Trestman, Martz praised Cutler but this time is different
September 5, 2013, 11:15 pm

One reason for some reasonable skepticism at the til-now harmonious relationship between new coach Marc Trestman and his quarterback is because more than a little of the lavish praise being heaped on Jay Cutler has the feel of a distant echo.

No one ever gushed over Cutler’s “brilliance” and other attributes than Mike Martz when the latter arrived as the Bears’ offensive coordinator. By the midpoint of their second season together, Cutler was making derisive comments and cursing Martz on the field.
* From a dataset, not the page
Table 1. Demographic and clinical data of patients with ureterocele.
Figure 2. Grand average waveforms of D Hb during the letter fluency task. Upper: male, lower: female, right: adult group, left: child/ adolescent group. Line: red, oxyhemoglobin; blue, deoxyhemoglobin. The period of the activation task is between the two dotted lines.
But Trestman is not Martz, and there are tangible reasons to trust some of what appears to forming between Trestman and Cutler. And reasons why Martz-Cutler was a fusion reaction once it got going.

[RELATED: Cutler, Forte look to Trestman’s past for their future]

Flexibility

Martz was an autocrat. He had his system and it was going to work – never mind that J’Marcus Webb could no more block a seven-step drop than execute one himself. The game had changed, Martz hadn’t, and Cutler simply became the next in a line of quarterbacks whose increased passing numbers were paralleled by the surging number of times they were sacked.

It took Cutler’s insistence for Martz to allow Cutler to operate out of the pocket by design. Even then there were no audibles.

Cutler has options, other than “read-options.”

Fit

Trestman, coordinator Aaron Kromer and quarterbacks coach Matt Cavanaugh have from the beginning worked their system around Cutler. It helps that it is very similar to what worked for Cutler in Denver under Mike Shanahan.

[MORE: If Cutler blows up, Trestman says he won’t]

But a good manager is one who fits a system to the player. If Cutler seems calmer when a defense is showing blitz, it’s because he has an option out of a bad play, and because he has coaches who want the ball gone and into someone else’s hands before the rush hits Cutler.

Cred

Martz had been offensive coordinator in a winning Super Bowl (1999). After that he was the St. Louis Rams head coach in a losing one, followed by a gradual decline and eventual ouster. He coached an MVP (Kurt Warner, twice). But his subsequent berths in Detroit and San Francisco were disasters.

Trestman was a coordinator in a losing Super Bowl (2002, Oakland) and for an MVP (Rich Gannon). He also was head coach of a championship team (Montreal).

Kromer’s last gig was New Orleans and taking care of the line that took care of Drew Brees all the way to a ring.

[ALSO: Is it a different Jay Cutler? Or same old, in a good way?

Cavanaugh has two Super Bowl rings as a player and was offensive coordinator for a Super Bowl winner (2000, Baltimore).

Players do not want fire from their coaches. As quarterback Josh McCown told CSNChicago.com, the main thing they all want is to know a coach works as hard as they do and, more important, gives them the plan they need, “the arrows I need in my quiver.”

Cutler listened to Martz initially. When it became painfully apparent that the wrong arrows were being given, he stopped.

Of course, if he stops listening to Trestman, best guess is that the one going will not be the coach.